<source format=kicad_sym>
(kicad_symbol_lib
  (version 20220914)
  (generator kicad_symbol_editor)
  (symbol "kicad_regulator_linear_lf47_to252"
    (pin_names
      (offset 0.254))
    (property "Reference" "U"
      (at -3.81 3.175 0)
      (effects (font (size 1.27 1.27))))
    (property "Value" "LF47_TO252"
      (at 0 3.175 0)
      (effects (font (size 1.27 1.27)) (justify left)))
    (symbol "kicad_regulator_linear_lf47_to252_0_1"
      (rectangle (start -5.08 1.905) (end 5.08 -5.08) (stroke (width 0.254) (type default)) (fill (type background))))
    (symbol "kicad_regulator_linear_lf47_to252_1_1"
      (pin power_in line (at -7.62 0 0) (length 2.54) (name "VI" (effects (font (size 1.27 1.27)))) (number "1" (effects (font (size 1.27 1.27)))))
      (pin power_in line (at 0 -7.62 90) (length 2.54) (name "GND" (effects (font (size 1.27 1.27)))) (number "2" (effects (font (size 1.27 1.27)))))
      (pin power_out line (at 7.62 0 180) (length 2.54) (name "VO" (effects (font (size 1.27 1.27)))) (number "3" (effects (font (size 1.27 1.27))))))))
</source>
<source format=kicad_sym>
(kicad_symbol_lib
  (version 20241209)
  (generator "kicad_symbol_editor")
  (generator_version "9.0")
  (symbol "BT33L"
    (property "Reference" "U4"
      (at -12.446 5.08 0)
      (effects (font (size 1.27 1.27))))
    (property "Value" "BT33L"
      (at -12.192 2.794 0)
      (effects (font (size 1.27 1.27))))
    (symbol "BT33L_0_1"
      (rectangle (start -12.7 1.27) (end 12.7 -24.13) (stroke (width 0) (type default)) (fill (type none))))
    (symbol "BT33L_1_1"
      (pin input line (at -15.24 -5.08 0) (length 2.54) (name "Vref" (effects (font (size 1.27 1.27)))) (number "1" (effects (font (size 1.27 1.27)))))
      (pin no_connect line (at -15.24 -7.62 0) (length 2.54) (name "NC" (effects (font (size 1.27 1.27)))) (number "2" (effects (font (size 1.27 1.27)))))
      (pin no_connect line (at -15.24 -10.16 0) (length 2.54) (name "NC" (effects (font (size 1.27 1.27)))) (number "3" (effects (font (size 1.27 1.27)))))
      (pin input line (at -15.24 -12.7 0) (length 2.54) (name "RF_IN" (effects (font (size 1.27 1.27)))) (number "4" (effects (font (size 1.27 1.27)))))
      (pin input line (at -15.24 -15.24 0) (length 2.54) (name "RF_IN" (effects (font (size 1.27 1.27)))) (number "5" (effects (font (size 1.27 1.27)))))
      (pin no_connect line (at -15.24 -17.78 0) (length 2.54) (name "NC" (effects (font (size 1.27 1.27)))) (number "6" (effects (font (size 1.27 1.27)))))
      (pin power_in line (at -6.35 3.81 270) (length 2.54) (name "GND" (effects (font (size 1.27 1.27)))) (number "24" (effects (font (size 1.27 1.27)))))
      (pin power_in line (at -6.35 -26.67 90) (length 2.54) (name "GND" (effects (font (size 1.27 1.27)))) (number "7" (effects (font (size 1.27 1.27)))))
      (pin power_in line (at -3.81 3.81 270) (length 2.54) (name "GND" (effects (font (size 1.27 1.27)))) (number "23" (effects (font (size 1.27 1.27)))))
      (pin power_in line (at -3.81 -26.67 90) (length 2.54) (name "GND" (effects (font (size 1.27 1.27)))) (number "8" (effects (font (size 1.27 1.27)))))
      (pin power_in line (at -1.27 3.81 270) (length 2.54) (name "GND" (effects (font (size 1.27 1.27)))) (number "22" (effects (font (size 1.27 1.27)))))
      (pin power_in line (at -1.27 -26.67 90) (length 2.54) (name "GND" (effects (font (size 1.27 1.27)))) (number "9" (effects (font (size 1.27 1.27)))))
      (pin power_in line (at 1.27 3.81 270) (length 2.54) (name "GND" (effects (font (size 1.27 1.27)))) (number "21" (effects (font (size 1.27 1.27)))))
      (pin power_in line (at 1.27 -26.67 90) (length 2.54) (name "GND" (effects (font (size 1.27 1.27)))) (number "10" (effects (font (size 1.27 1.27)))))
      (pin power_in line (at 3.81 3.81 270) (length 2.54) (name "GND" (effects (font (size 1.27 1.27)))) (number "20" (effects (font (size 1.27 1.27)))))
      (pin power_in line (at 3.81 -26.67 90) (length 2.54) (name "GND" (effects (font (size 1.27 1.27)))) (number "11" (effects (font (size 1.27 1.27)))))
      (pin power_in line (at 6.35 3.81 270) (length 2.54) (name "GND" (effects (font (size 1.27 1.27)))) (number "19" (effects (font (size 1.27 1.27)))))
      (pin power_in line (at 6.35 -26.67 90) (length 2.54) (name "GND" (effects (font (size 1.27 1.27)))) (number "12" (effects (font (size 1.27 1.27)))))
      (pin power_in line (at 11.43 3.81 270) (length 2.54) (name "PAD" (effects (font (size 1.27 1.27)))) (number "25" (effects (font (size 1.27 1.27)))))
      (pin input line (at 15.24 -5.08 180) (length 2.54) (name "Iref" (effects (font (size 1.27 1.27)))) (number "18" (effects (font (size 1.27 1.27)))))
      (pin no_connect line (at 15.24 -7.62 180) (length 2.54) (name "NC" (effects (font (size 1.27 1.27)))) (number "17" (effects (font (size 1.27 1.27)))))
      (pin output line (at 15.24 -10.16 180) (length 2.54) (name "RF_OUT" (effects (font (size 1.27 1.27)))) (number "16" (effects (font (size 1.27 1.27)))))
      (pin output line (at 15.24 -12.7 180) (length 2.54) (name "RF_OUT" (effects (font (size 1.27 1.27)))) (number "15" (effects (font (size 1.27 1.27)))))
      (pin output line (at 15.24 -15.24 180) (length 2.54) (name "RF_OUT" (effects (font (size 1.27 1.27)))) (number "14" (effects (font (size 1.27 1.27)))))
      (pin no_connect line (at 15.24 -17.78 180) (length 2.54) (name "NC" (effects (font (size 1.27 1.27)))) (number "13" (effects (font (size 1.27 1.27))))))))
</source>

────────────────

WHAT YOU ARE ASKED TO DO
The reply should hold only the lines of the listing above starting at the line containing "(pin power_in line (at 1.27 3.81" and ending at the line containing "(pin output line (at 15.24 -10.16", exactly as written.

EXERCISE OUTPUT
      (pin power_in line (at 1.27 3.81 270) (length 2.54) (name "GND" (effects (font (size 1.27 1.27)))) (number "21" (effects (font (size 1.27 1.27)))))
      (pin power_in line (at 1.27 -26.67 90) (length 2.54) (name "GND" (effects (font (size 1.27 1.27)))) (number "10" (effects (font (size 1.27 1.27)))))
      (pin power_in line (at 3.81 3.81 270) (length 2.54) (name "GND" (effects (font (size 1.27 1.27)))) (number "20" (effects (font (size 1.27 1.27)))))
      (pin power_in line (at 3.81 -26.67 90) (length 2.54) (name "GND" (effects (font (size 1.27 1.27)))) (number "11" (effects (font (size 1.27 1.27)))))
      (pin power_in line (at 6.35 3.81 270) (length 2.54) (name "GND" (effects (font (size 1.27 1.27)))) (number "19" (effects (font (size 1.27 1.27)))))
      (pin power_in line (at 6.35 -26.67 90) (length 2.54) (name "GND" (effects (font (size 1.27 1.27)))) (number "12" (effects (font (size 1.27 1.27)))))
      (pin power_in line (at 11.43 3.81 270) (length 2.54) (name "PAD" (effects (font (size 1.27 1.27)))) (number "25" (effects (font (size 1.27 1.27)))))
      (pin input line (at 15.24 -5.08 180) (length 2.54) (name "Iref" (effects (font (size 1.27 1.27)))) (number "18" (effects (font (size 1.27 1.27)))))
      (pin no_connect line (at 15.24 -7.62 180) (length 2.54) (name "NC" (effects (font (size 1.27 1.27)))) (number "17" (effects (font (size 1.27 1.27)))))
      (pin output line (at 15.24 -10.16 180) (length 2.54) (name "RF_OUT" (effects (font (size 1.27 1.27)))) (number "16" (effects (font (size 1.27 1.27)))))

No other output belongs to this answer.